As with non-termination, eager is too eager with conjunctive functional composition, i.e. compositional control structure does unnecessary work that isn't done with lazy. For example, eager eagerly and unnecessarily maps the entire list to booleans, when it is composed with a fold that terminates on the first true element.

This unnecessary work is the cause of the claimed "up to" an extra log n factor in the sequential time complexity of eager versus lazy, both with pure functions. A solution is to use functors (e.g. lists) with lazy constructors (i.e. eager with optional lazy products), because with eager the eagerness incorrectness originates from the inner function. This is because products are constructive types, i.e. inductive types with an initial algebra on an initial fixpoint[11]

  • Lazy

As with non-termination, lazy is too lazy with disjunctive functional composition, i.e. coinductive finality can occur later than necessary, resulting in both unnecessary work and non-determinism of the lateness that isn't the case with eager[10][11]. Examples of finality are state, timing, non-termination, and runtime exceptions. These are imperative side-effects, but even in a pure declarative language (e.g. Haskell), there is state in the imperative IO monad (note: not all monads are imperative!) implicit in space allocation, and timing is state relative to the imperative real world. Using lazy even with optional eager coproducts leaks "laziness" into inner coproducts, because with lazy the laziness incorrectness originates from the outer function (see the example in the Non-termination section, where == is an outer binary operator function).
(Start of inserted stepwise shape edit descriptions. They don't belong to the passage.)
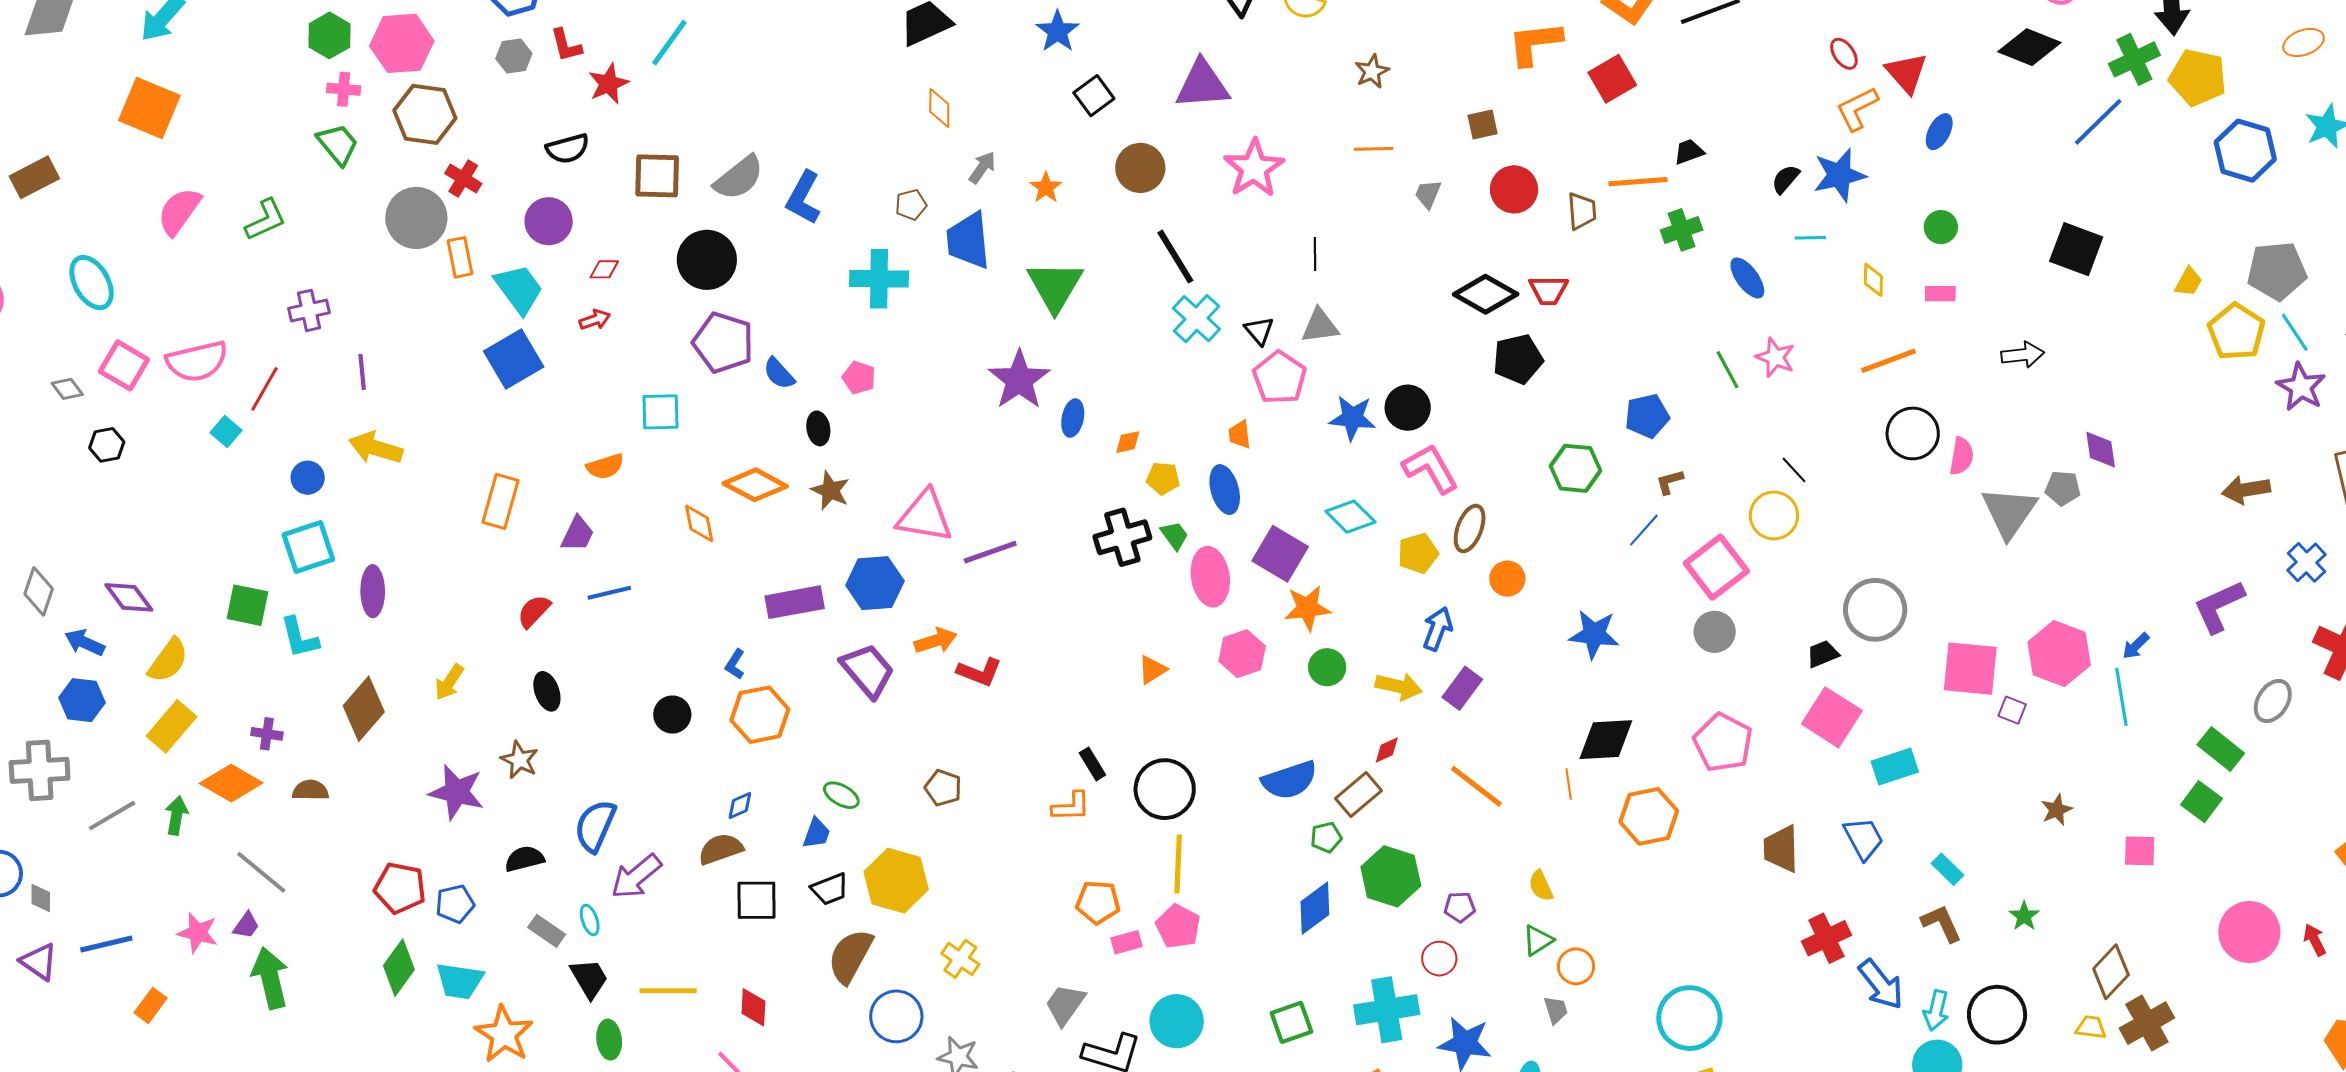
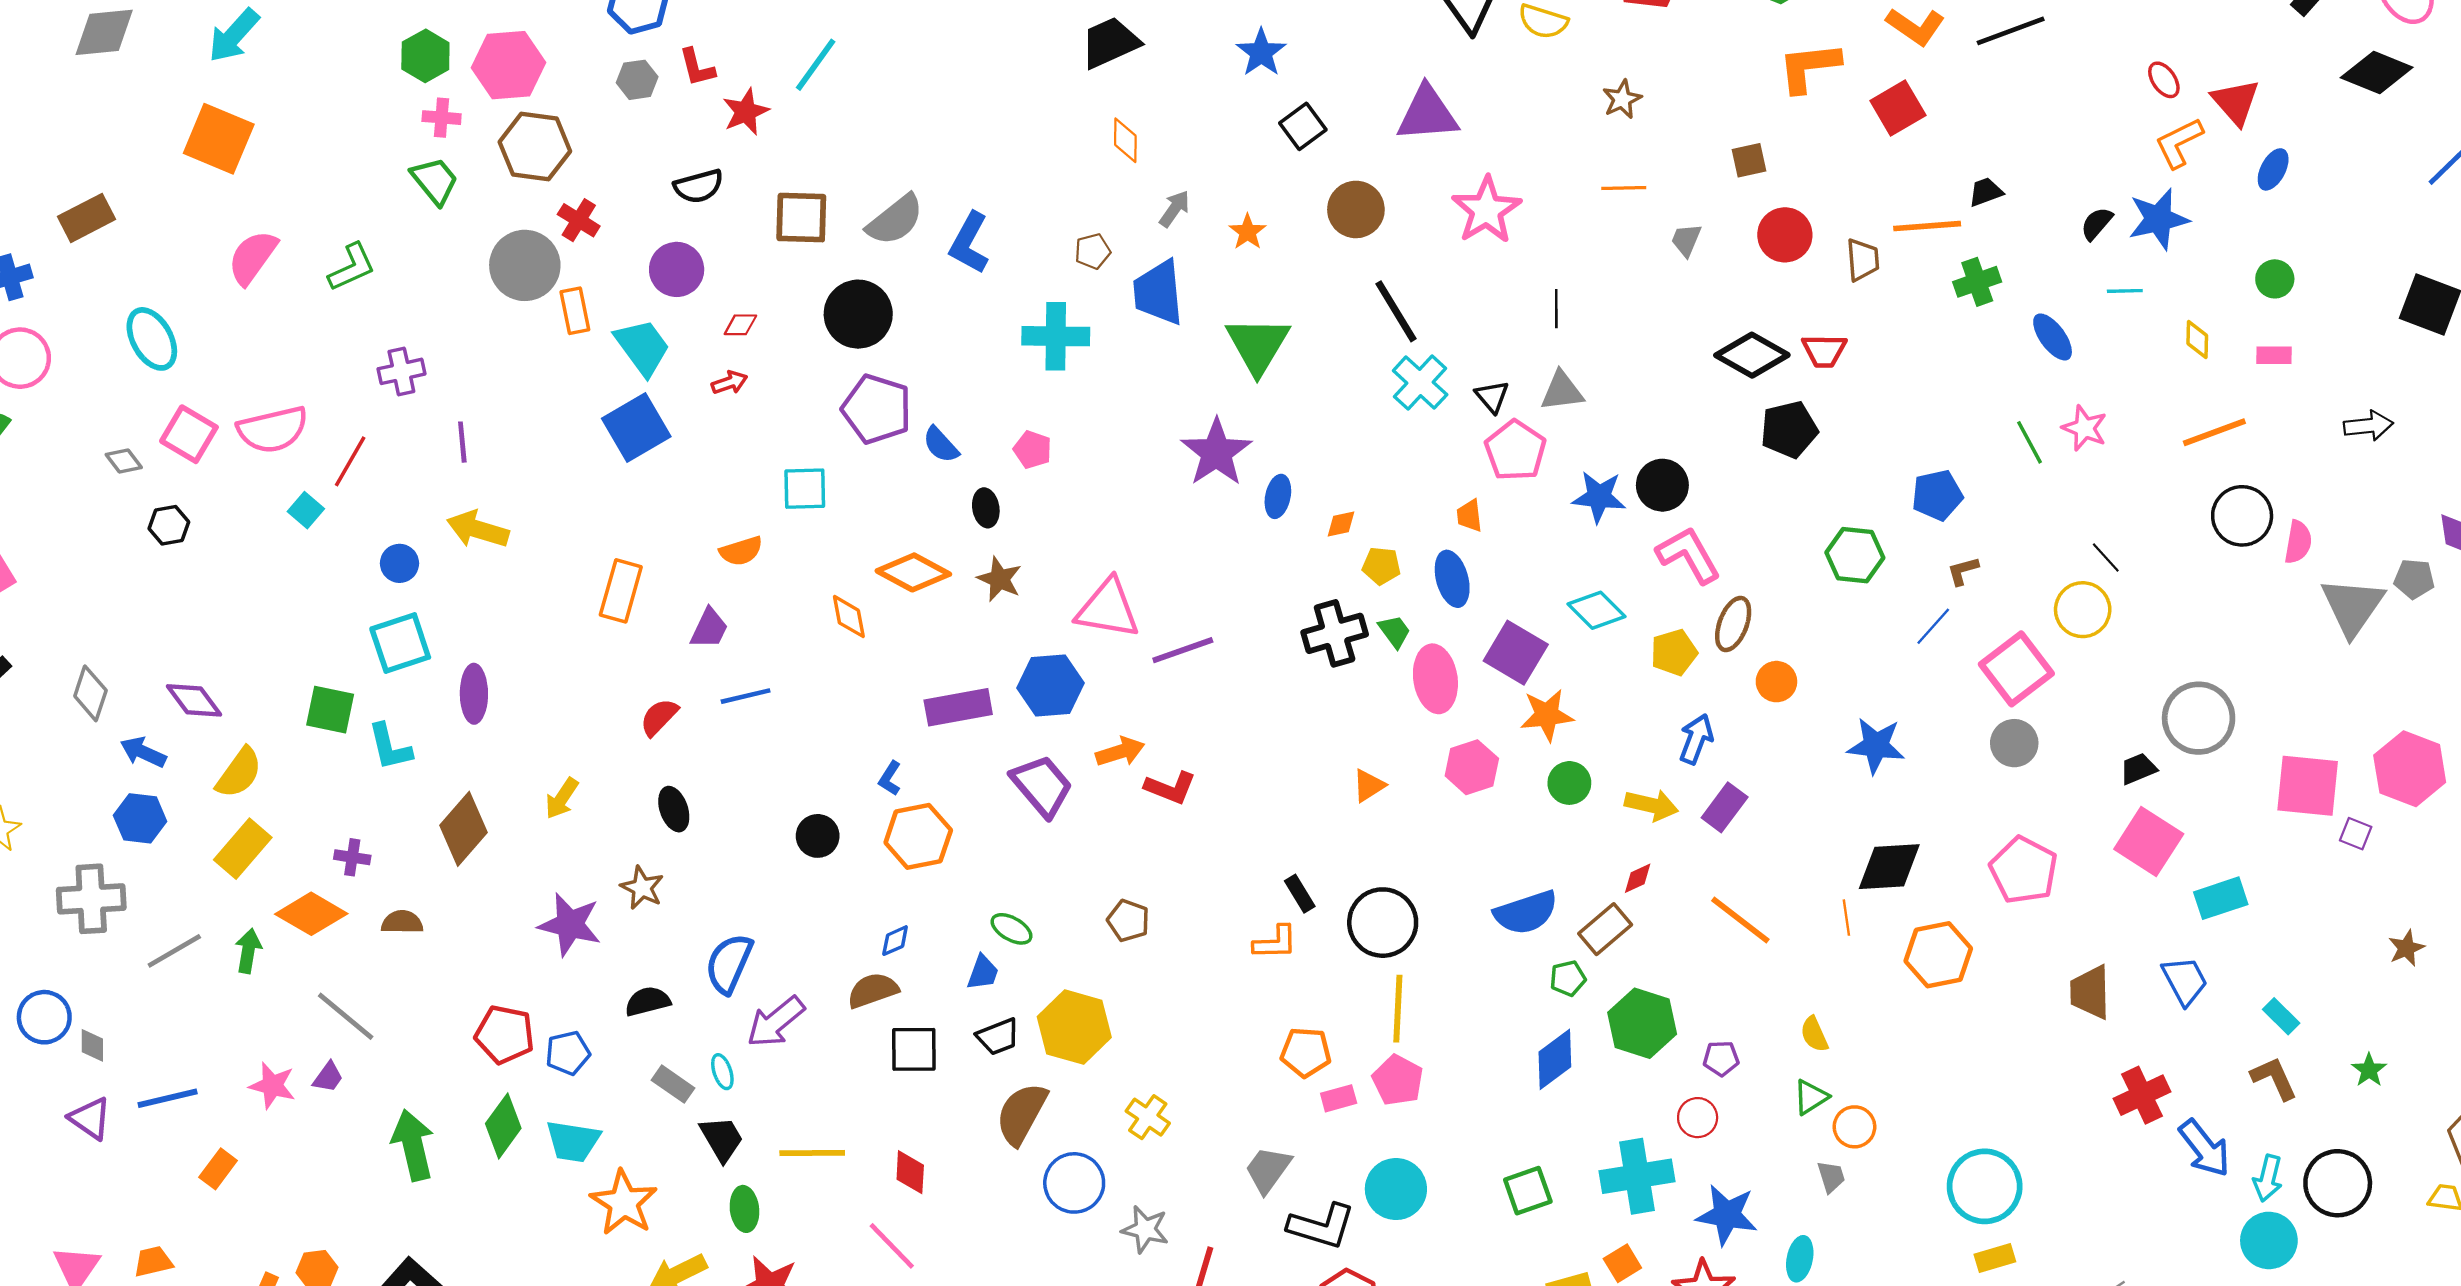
green arrow: (270, 978) -> (413, 1145), moved

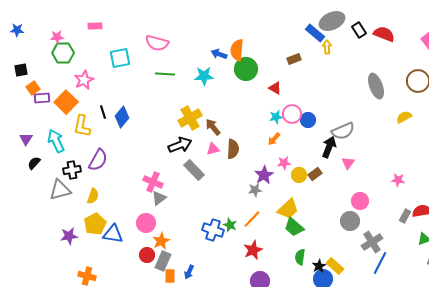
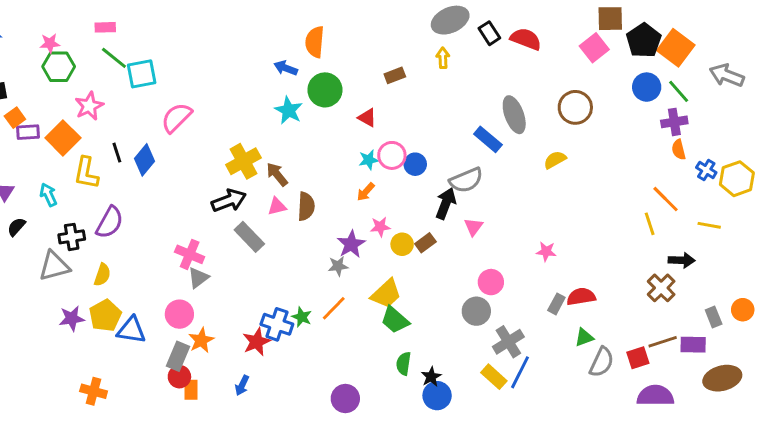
blue rectangle: (315, 33) -> (488, 139), moved
pink semicircle: (157, 43) -> (177, 118), moved, turned 120
orange semicircle: (237, 50) -> (315, 42), moved
green line: (165, 74) -> (114, 58), moved, turned 36
cyan star: (204, 76) -> (289, 110), moved, turned 30
cyan arrow: (56, 141) -> (48, 195), size x0.7
purple star: (69, 236) -> (72, 318), moved
red star: (253, 250) -> (257, 342), moved
red circle: (147, 255) -> (179, 377), moved
gray rectangle: (163, 261) -> (178, 356), moved
yellow rectangle: (335, 266) -> (494, 377), moved
orange rectangle: (170, 276) -> (191, 390), moved

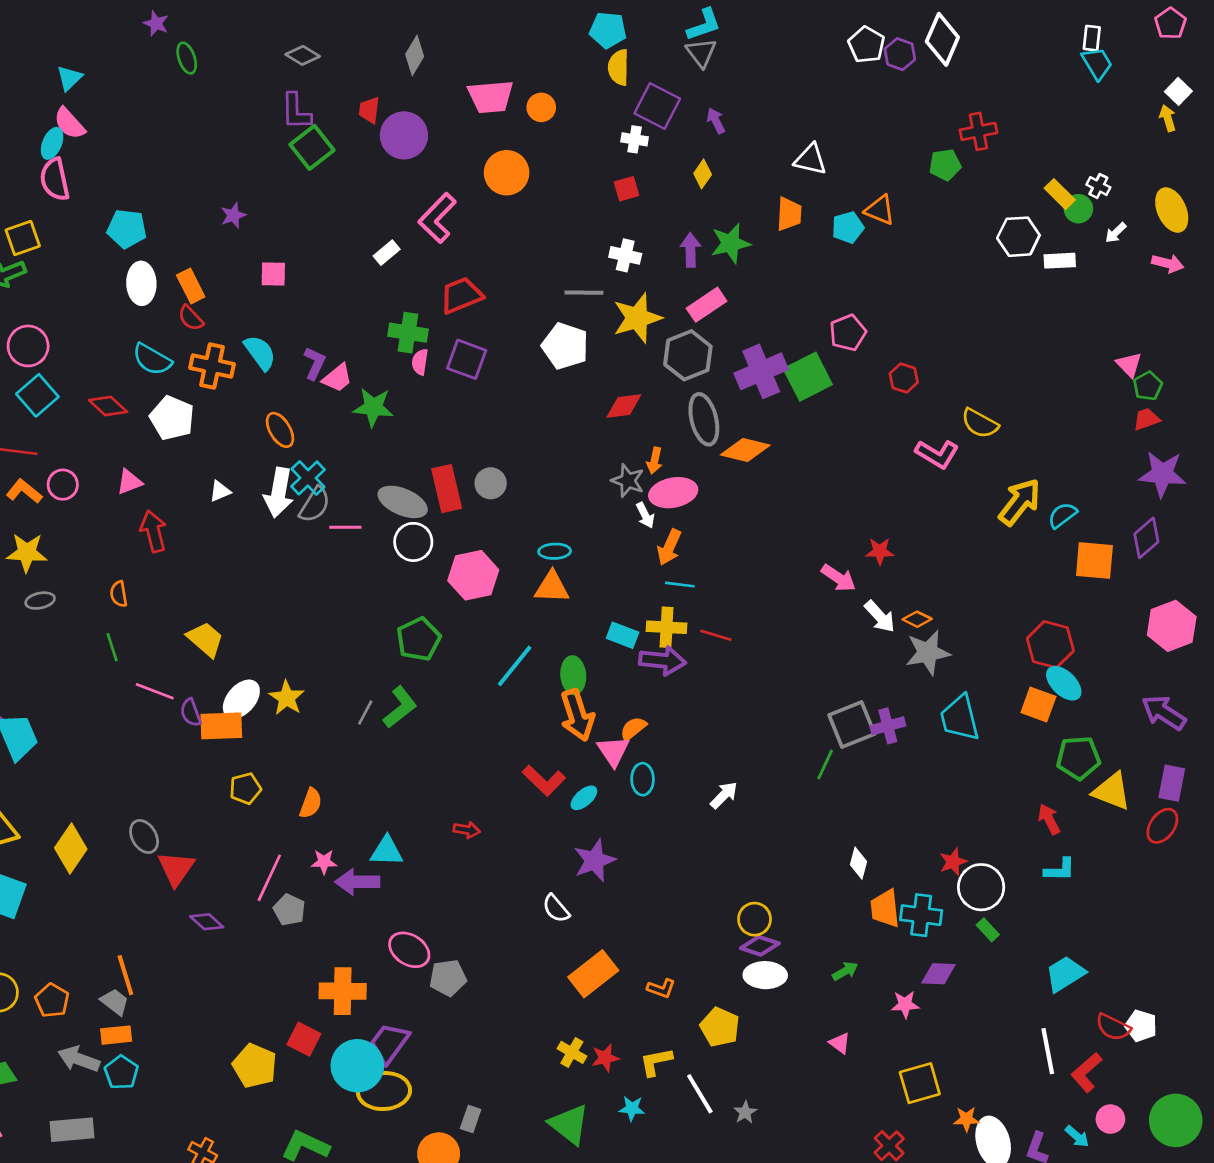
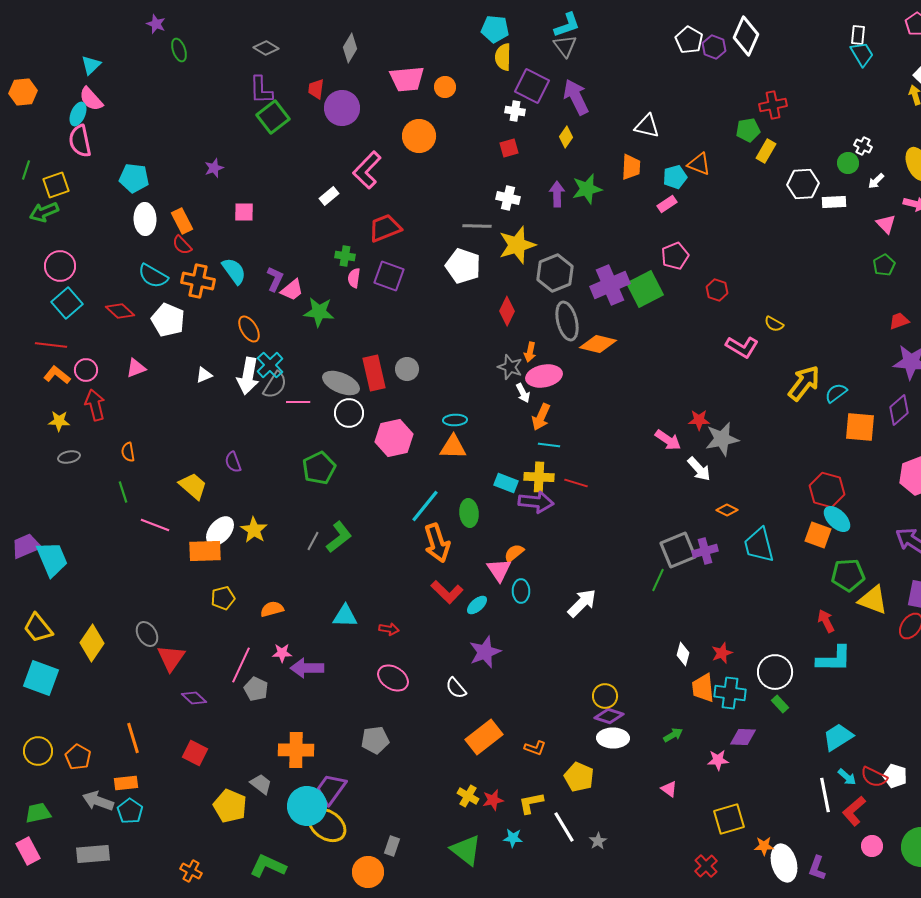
purple arrow: (716, 121) -> (576, 97), size x1.8
yellow rectangle: (1060, 194) -> (766, 151), moved, turned 75
pink rectangle: (707, 305) -> (667, 204), moved, size x0.7
green cross: (408, 333) -> (345, 256), size x0.7
pink triangle: (1129, 365) -> (886, 224), moved
green pentagon: (1148, 386) -> (884, 265), moved
red diamond: (624, 406) -> (507, 311), turned -56
yellow semicircle: (980, 423) -> (774, 324), size x0.7
red arrow: (153, 531) -> (95, 405), moved
yellow star: (27, 553) -> (59, 421), size x0.7
orange diamond: (917, 619) -> (727, 510), moved
green pentagon: (419, 639) -> (319, 468), moved
gray star: (928, 653) -> (722, 439), moved
purple semicircle: (191, 713) -> (233, 462), moved
orange arrow: (577, 715) -> (437, 543), moved
white arrow: (724, 795) -> (582, 603), size x1.4
orange semicircle: (311, 803) -> (272, 609), turned -125
cyan triangle: (387, 851) -> (345, 616), moved
red star: (953, 862) -> (722, 653), moved
cyan L-shape: (1060, 870) -> (834, 659), size x1.5
pink ellipse: (409, 950) -> (393, 678), moved
gray trapezoid: (115, 1002) -> (261, 784), moved
red square: (304, 1039) -> (195, 753), moved
yellow ellipse: (384, 1091) -> (327, 825), turned 39
cyan arrow: (1077, 1136) -> (847, 777), moved

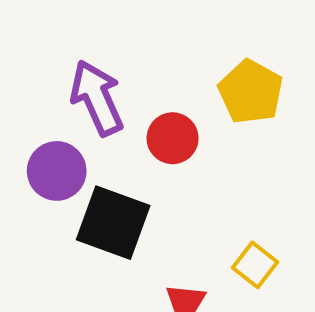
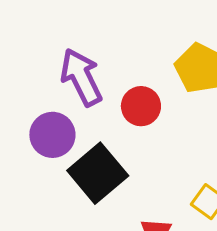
black square: (113, 223) -> (98, 173), turned 32

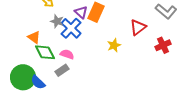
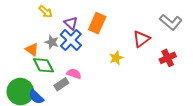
purple triangle: (81, 12) -> (71, 23), moved
gray star: (57, 21) -> (52, 42), moved
pink semicircle: (67, 54) -> (74, 74), moved

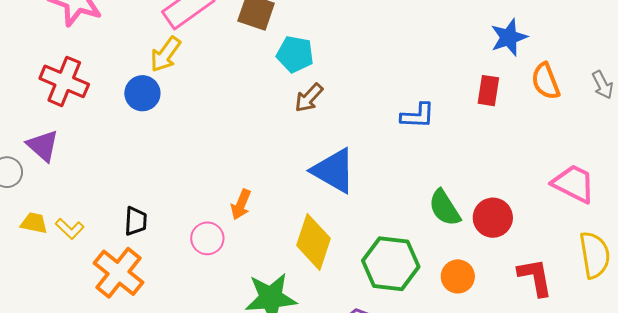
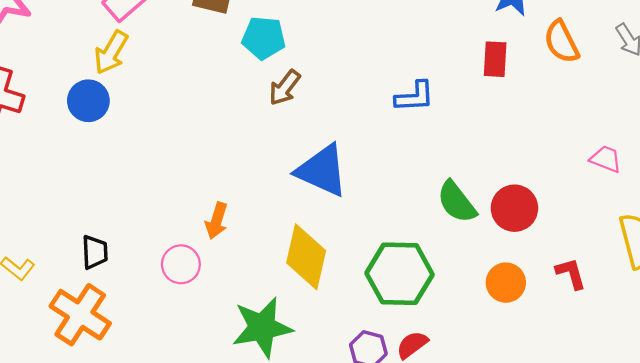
pink trapezoid: (574, 183) -> (606, 159), size x0.6
orange circle: (458, 276) -> (506, 283), moved
red L-shape: (535, 277) -> (571, 273), size x0.7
This is because coproducts are bounded by finality, i.e. coinductive types with a final algebra on an final object[11].

Lazy causes indeterminism in the design and debugging of functions for latency and space, the debugging of which is probably beyond the capabilities of the majority of programmers, because of the dissonance between the declared function hierarchy and the runtime order-of-evaluation. Lazy pure functions evaluated with eager, could potentially introduce previously unseen non-termination at runtime. Conversely, eager pure functions evaluated with lazy, could potentially introduce previously unseen space and latency indeterminism at runtime.

Non-termination

At compile-time, due to the Halting problem and mutual recursion in a Turing complete language, functions can't generally be guaranteed to terminate.

  • Eager

With eager but not lazy, for the conjunction of Head "and" Tail, if either Head or Tail doesn't terminate, then respectively either List( Head(), Tail() ).tail == Tail() or List( Head(), Tail() ).head == Head() is not true because the left-side doesn't, and right-side does, terminate.

Whereas, with lazy both sides terminate. Thus eager is too eager with conjunctive products, and non-terminates (including runtime exceptions) in those cases where it isn't necessary.

  • Lazy

With lazy but not eager, for the disjunction of 1 "or" 2, if f doesn't terminate, then List( f ? 1 : 2, 3 ).tail == (f ? List( 1, 3 ) : List( 2, 3 )).tail is not true because the left-side terminates, and right-side doesn't.

Whereas, with eager neither side terminates so the equality test is never reached. Thus lazy is too lazy with disjunctive coproducts, and in those cases fails to terminate (including runtime exceptions) after doing more work than eager would have.

[10] Declarative Continuations and Categorical Duality, Filinski, sections 2.5.4 A comparison of CBV and CBN, and 3.6.1 CBV and CBN in the SCL.

[11] Declarative Continuations and Categorical Duality, Filinski, sections 2.2.1 Products and coproducts, 2.2.2 Terminal and initial objects, 2.5.2 CBV with lazy products, and 2.5.3 CBN with eager coproducts.